Johnny Bear said:
Daveisabovereproach said:
One of many reasons why the goal of becoming bowl eligible with 6 wins doesn't tickle my pickle, and it shouldn't be seen as the benchmark to determine whether Aranda should keep his job
I agree, but given how things go at BU, rest assured if Aranda at least achieves that low bar he won't get canned even if we lose the bowl game - which would mean 4 of his 5 seasons have been losing ones.
The challenge is that Baylor's financial situation was very different 5 years ago vs. today, and Baylor's financial future at D1A is more uncertain than it's ever been since the Big 12 was formed. For clarity, buying out a coaching staff for $20-30M and replacing that staff for $8-12M/year was a different conversation when:
1. UT/OU were Big 12 members,
2. NIL was not allowed,
3. the House settlement had not happened (i.e. settlement paid from future distributions from NCAA tournament), 4. the revenue distributions from the CFP was not so imbalanced,
5. the Big 12 media deal payouts were substantially similar to that of the B1G/SEC,
6. there were transfer restrictions,
7. revenue sharing with athletes was not on the table, and
8. The Big 12 was more visible with Fox/ESPN/etc.

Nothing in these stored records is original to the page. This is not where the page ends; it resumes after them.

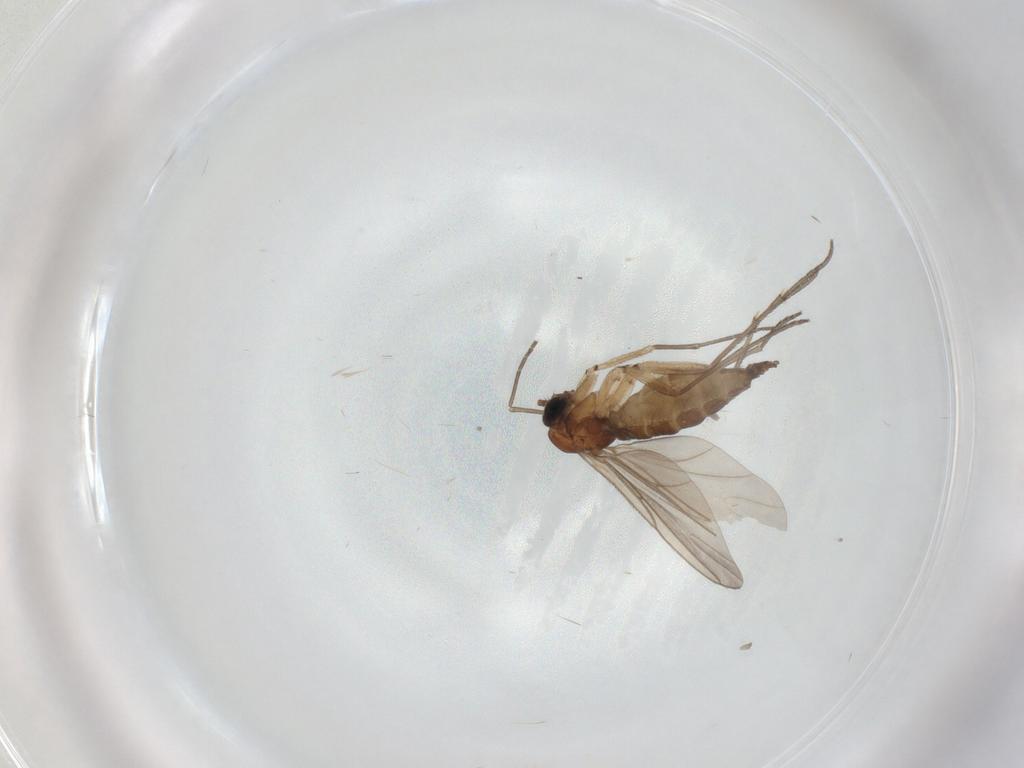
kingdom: Animalia
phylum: Arthropoda
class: Insecta
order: Diptera
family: Sciaridae
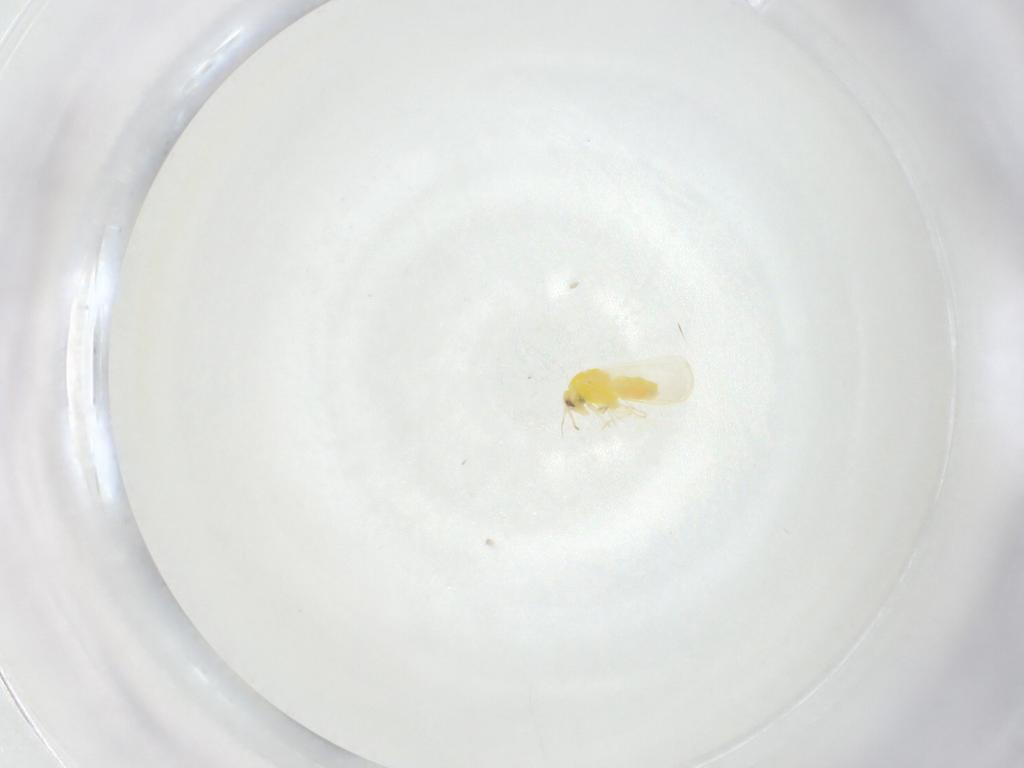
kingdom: Animalia
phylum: Arthropoda
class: Insecta
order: Hemiptera
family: Aleyrodidae
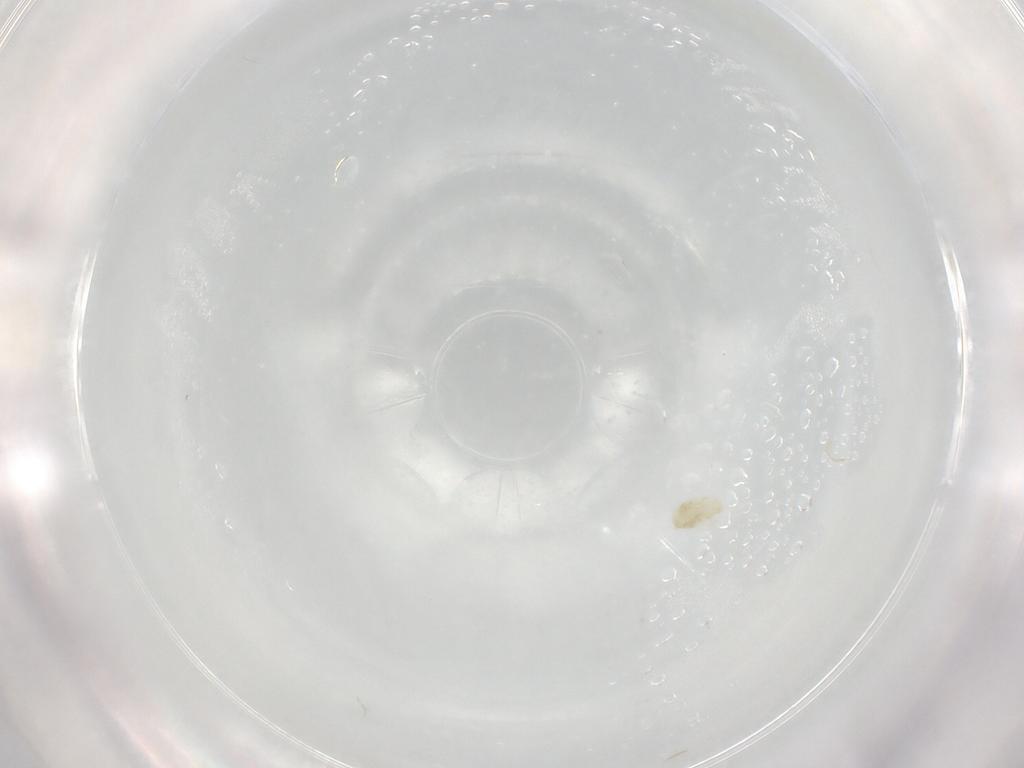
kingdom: Animalia
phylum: Arthropoda
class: Arachnida
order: Trombidiformes
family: Eupodidae
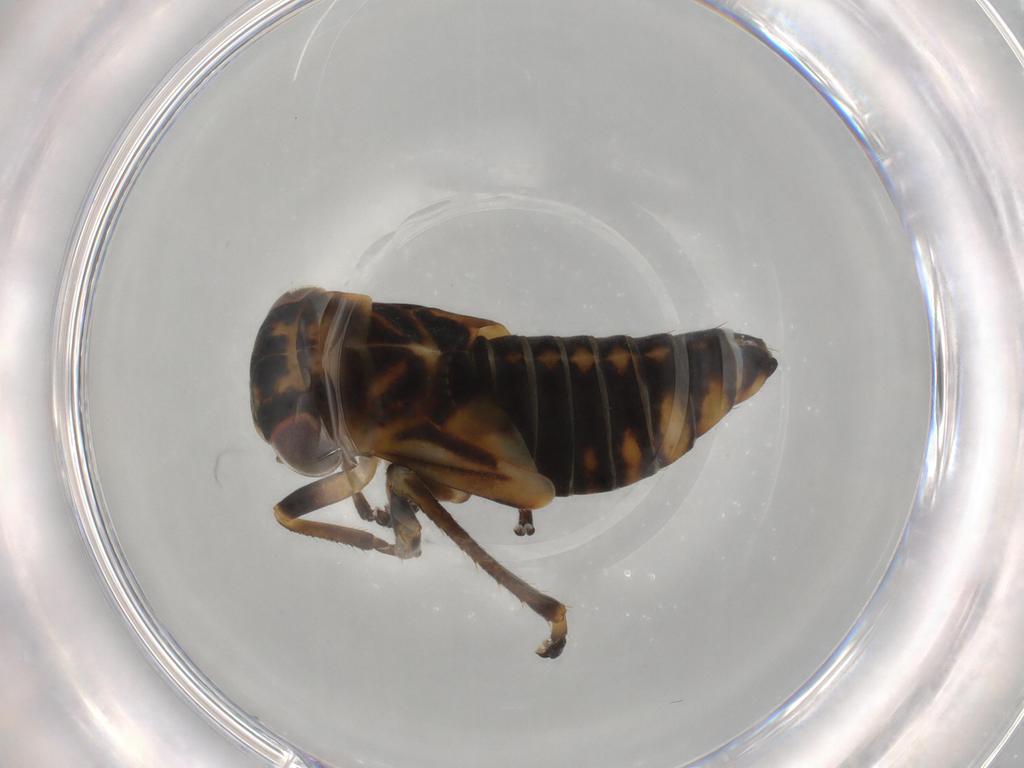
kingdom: Animalia
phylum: Arthropoda
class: Insecta
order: Hemiptera
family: Cicadellidae
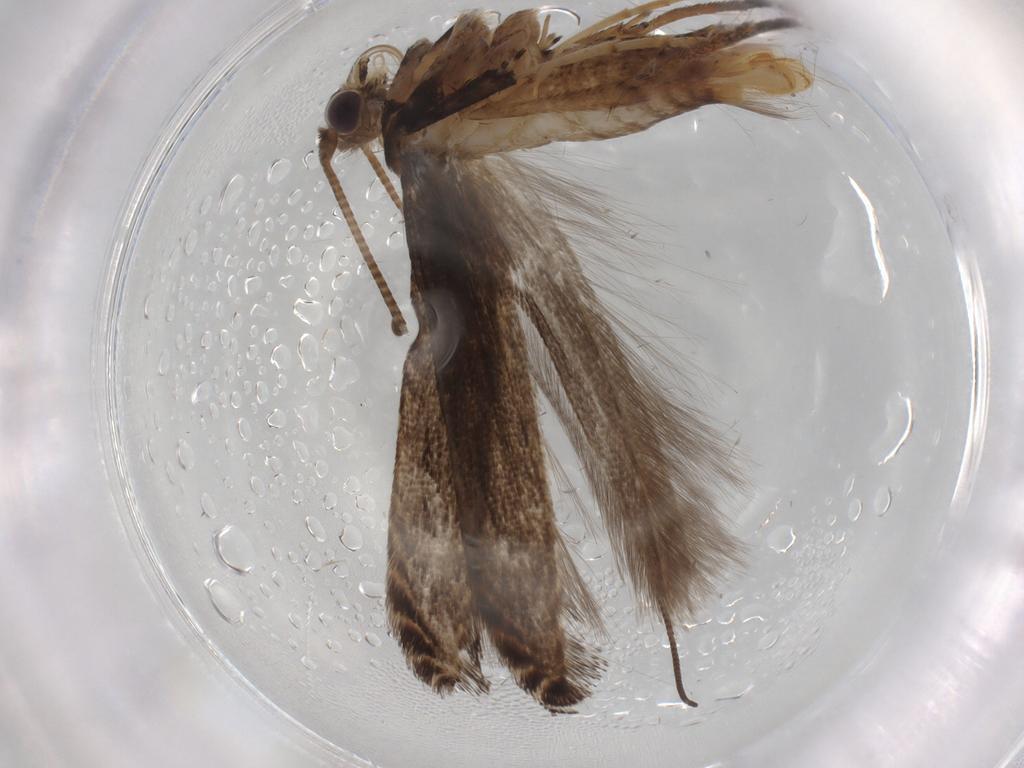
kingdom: Animalia
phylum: Arthropoda
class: Insecta
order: Lepidoptera
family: Gracillariidae
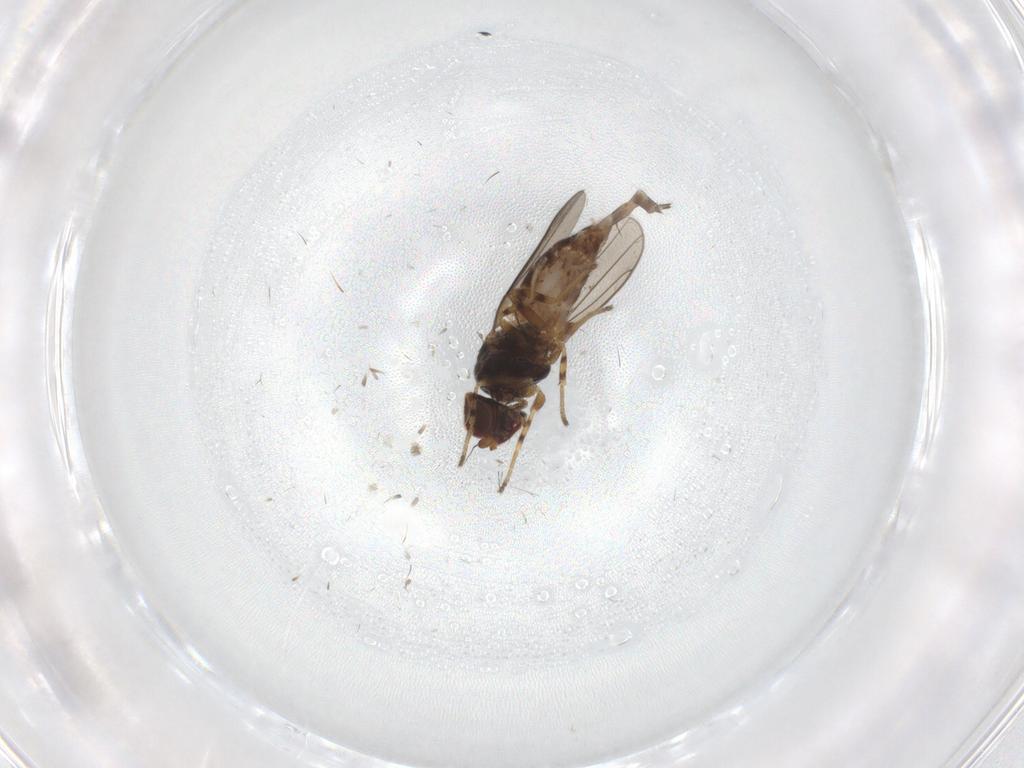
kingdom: Animalia
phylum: Arthropoda
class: Insecta
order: Diptera
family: Chloropidae
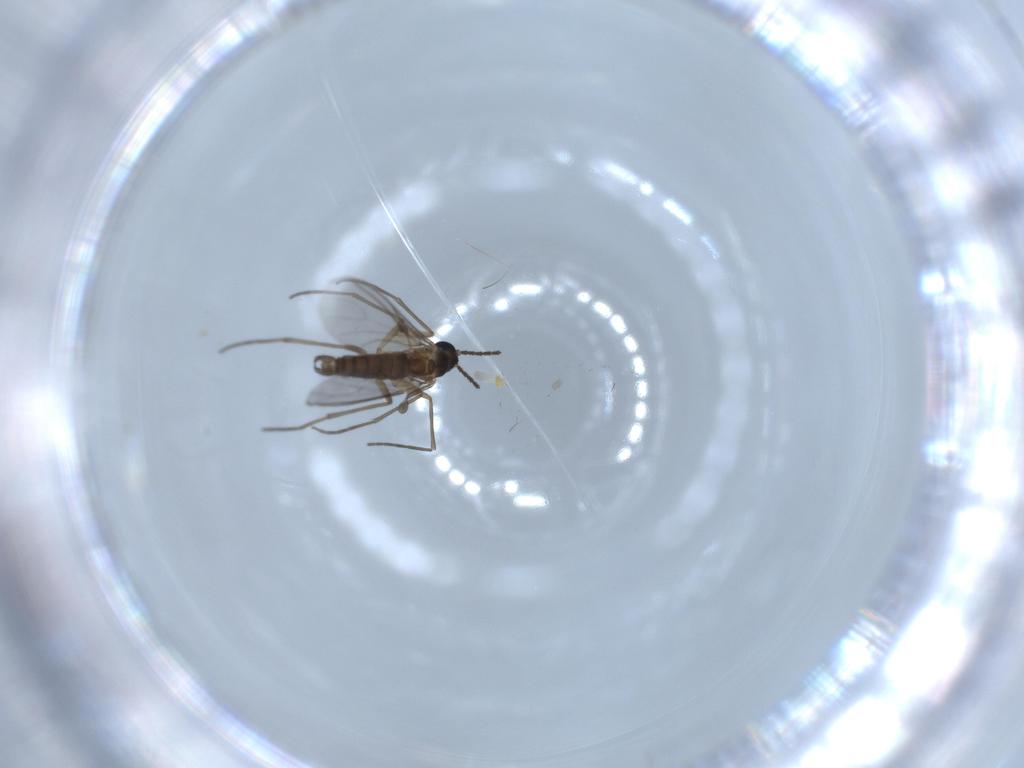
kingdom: Animalia
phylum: Arthropoda
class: Insecta
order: Diptera
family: Sciaridae
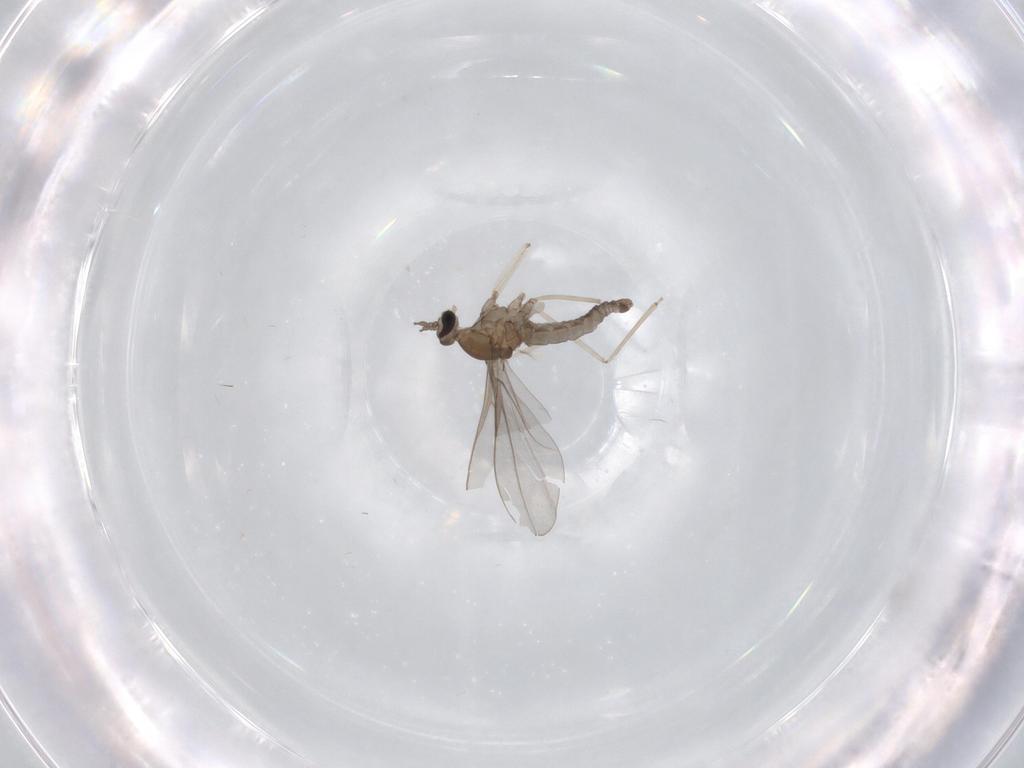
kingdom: Animalia
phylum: Arthropoda
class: Insecta
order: Diptera
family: Cecidomyiidae
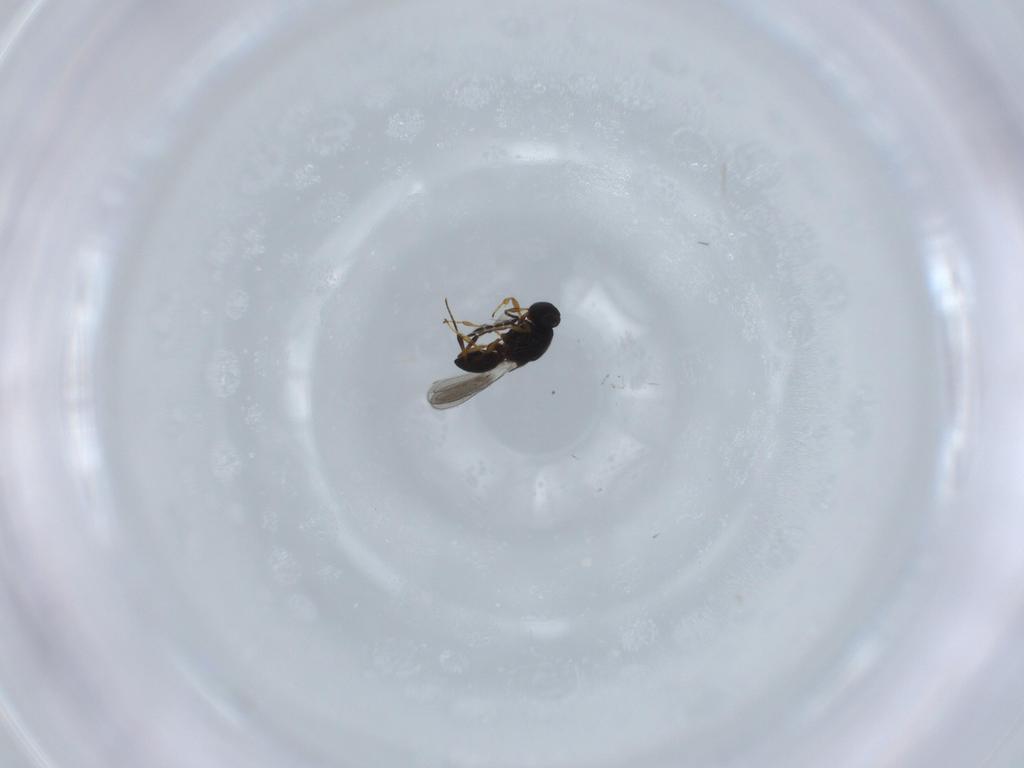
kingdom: Animalia
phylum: Arthropoda
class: Insecta
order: Hymenoptera
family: Platygastridae
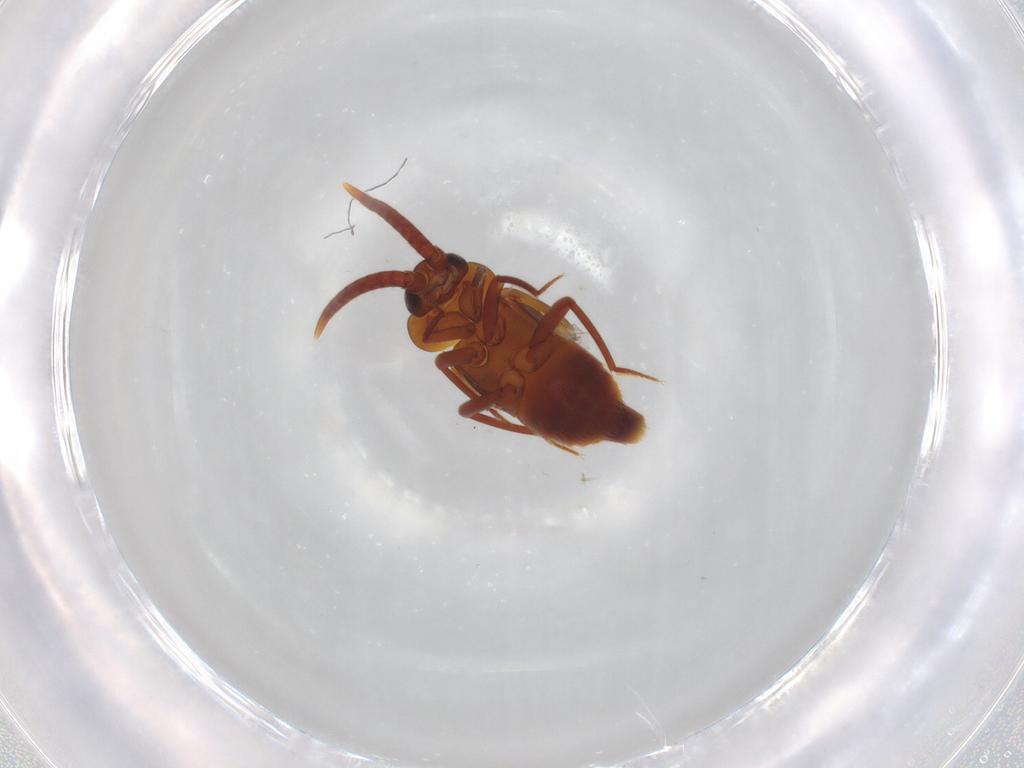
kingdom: Animalia
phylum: Arthropoda
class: Insecta
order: Coleoptera
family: Staphylinidae
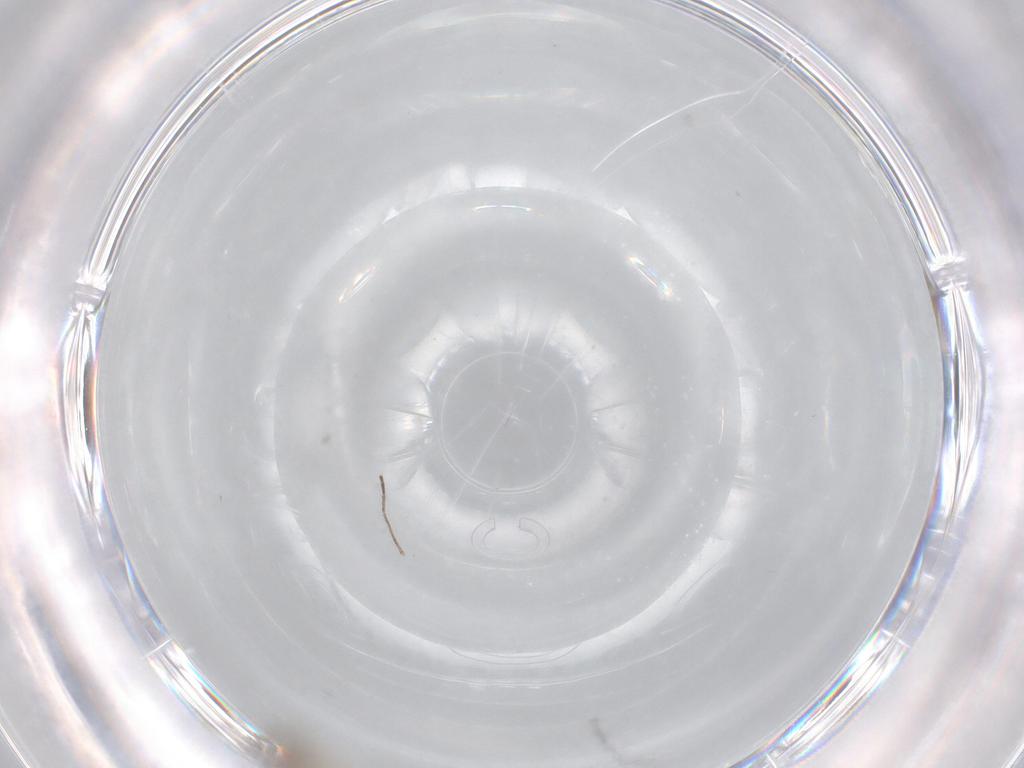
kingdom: Animalia
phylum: Arthropoda
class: Insecta
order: Diptera
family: Cecidomyiidae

Now, paying that amount would be quite difficult to justify unless there is essentially a perfect candidate available that is also willing to come to Baylor (i.e. rumors are Traylor is not), and, even in that scenario, there is (1) no guarantee that that coach would be successful here and (2) high risk to Baylor's financial/athletic stability by spending those resources in that manner. That's not to say that a bad coach should be kept at all costs, but it is to say that the best-case scenario for Baylor is that Aranda turns this around.